Information shown below:

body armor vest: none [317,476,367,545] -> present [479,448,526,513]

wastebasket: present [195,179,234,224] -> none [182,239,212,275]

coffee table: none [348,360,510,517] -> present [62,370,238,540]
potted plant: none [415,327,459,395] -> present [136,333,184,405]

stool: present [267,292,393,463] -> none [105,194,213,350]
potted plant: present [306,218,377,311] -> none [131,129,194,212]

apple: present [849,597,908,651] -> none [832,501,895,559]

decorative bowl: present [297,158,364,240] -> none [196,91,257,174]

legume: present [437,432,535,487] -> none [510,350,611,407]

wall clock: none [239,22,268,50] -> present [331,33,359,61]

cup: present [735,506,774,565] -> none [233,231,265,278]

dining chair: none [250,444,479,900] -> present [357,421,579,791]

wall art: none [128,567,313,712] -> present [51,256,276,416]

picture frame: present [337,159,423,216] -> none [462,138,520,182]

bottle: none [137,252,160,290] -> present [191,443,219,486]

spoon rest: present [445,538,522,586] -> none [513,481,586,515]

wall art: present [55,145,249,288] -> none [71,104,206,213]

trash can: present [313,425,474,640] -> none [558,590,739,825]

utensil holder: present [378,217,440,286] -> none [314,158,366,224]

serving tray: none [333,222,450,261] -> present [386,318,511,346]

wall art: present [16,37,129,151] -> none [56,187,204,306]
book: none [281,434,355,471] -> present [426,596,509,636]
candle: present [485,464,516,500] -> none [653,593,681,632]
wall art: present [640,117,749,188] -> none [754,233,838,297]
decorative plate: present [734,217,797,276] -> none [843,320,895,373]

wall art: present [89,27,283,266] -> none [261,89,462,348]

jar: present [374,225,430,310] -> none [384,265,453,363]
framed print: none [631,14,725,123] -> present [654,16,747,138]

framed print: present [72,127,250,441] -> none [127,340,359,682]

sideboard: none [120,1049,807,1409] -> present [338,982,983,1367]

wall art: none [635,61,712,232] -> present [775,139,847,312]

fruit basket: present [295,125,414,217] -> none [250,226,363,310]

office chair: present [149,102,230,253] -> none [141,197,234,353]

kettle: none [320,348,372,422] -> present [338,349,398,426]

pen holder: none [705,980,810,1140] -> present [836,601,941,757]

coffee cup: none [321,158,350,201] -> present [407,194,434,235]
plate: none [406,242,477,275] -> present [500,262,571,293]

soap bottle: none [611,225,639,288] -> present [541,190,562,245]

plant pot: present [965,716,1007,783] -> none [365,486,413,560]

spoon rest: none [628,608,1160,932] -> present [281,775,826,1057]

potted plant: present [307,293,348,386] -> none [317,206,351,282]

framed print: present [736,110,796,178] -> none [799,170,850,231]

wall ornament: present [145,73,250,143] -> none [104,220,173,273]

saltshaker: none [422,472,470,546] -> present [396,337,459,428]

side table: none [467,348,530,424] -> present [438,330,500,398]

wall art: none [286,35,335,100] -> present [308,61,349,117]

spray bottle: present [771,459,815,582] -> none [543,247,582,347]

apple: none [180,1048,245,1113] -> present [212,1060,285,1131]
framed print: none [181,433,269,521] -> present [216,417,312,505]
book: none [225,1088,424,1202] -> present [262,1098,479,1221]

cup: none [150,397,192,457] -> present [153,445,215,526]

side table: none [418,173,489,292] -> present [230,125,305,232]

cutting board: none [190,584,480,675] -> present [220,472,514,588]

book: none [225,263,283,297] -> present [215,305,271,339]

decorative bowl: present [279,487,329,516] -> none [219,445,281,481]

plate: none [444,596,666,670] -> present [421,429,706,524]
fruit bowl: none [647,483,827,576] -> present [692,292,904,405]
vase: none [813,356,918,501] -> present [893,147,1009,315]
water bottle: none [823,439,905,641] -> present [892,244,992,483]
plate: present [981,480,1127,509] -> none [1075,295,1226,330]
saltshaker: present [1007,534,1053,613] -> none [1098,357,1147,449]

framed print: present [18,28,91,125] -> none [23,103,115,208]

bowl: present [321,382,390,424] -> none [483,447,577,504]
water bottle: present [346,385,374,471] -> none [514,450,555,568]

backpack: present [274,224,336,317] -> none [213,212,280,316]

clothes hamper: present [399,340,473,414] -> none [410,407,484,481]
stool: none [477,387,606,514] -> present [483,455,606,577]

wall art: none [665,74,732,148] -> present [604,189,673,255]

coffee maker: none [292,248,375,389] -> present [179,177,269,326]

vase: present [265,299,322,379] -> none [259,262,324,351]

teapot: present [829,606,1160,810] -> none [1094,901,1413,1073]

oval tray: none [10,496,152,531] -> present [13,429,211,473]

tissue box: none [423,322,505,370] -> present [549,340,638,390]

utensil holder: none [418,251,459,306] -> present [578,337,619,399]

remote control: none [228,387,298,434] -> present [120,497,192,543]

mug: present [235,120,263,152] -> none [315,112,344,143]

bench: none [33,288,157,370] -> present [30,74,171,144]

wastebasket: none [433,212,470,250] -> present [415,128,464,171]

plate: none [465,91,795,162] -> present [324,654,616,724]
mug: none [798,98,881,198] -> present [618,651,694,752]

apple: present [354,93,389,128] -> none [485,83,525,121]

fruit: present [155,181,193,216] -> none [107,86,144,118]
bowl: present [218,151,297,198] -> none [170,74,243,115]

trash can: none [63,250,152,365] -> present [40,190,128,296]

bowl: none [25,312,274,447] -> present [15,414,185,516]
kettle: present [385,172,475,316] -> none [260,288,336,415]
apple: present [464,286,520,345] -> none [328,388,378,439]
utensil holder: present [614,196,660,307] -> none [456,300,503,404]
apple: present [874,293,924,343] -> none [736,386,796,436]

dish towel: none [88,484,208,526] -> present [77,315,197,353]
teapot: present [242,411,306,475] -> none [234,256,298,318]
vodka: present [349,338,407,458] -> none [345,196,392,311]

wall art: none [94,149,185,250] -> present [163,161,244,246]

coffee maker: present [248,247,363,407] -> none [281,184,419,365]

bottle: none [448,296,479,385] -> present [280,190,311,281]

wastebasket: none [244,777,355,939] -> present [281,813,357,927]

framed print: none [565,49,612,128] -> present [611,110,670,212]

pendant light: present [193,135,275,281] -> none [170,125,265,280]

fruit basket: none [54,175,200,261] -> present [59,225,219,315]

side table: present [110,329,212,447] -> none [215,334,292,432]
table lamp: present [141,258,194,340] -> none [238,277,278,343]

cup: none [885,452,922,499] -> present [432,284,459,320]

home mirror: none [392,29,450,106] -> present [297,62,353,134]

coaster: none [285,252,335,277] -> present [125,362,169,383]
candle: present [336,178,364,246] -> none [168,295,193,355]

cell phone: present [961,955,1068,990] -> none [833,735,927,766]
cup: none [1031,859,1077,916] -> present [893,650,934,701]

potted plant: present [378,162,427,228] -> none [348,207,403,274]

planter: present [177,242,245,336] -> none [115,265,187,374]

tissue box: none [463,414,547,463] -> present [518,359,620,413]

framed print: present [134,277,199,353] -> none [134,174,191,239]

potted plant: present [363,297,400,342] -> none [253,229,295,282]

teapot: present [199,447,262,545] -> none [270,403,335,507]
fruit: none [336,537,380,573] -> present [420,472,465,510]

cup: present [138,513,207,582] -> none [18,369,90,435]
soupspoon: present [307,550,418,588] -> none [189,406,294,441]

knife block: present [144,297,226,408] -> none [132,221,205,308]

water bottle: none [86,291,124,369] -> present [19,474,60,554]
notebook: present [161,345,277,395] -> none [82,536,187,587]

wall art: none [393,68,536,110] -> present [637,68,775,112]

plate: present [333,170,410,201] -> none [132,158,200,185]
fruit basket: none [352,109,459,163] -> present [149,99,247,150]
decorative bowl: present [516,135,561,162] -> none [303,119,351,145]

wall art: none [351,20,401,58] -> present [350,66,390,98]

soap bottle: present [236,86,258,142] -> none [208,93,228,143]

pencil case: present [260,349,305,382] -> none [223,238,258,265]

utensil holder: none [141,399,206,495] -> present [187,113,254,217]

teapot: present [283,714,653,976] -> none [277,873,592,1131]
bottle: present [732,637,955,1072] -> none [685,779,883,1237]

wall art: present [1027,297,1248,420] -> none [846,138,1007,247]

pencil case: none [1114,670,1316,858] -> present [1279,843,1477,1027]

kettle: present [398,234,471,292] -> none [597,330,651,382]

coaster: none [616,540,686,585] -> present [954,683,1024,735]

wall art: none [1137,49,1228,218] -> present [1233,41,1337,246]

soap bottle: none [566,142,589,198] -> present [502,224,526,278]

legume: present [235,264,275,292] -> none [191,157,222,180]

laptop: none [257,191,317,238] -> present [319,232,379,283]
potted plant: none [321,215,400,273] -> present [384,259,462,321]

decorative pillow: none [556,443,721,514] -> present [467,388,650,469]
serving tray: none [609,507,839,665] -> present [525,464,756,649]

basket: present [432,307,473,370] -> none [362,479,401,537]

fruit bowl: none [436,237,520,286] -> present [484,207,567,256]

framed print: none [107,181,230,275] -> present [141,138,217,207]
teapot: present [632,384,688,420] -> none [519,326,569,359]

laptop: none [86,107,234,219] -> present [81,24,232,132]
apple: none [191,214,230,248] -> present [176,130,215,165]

End of Information shown.

◆ **How to complete this task**: Find the lines that mention "chair" in the entries and show them.

◆ **Task solution**:
dining chair: none [250,444,479,900] -> present [357,421,579,791]
office chair: present [149,102,230,253] -> none [141,197,234,353]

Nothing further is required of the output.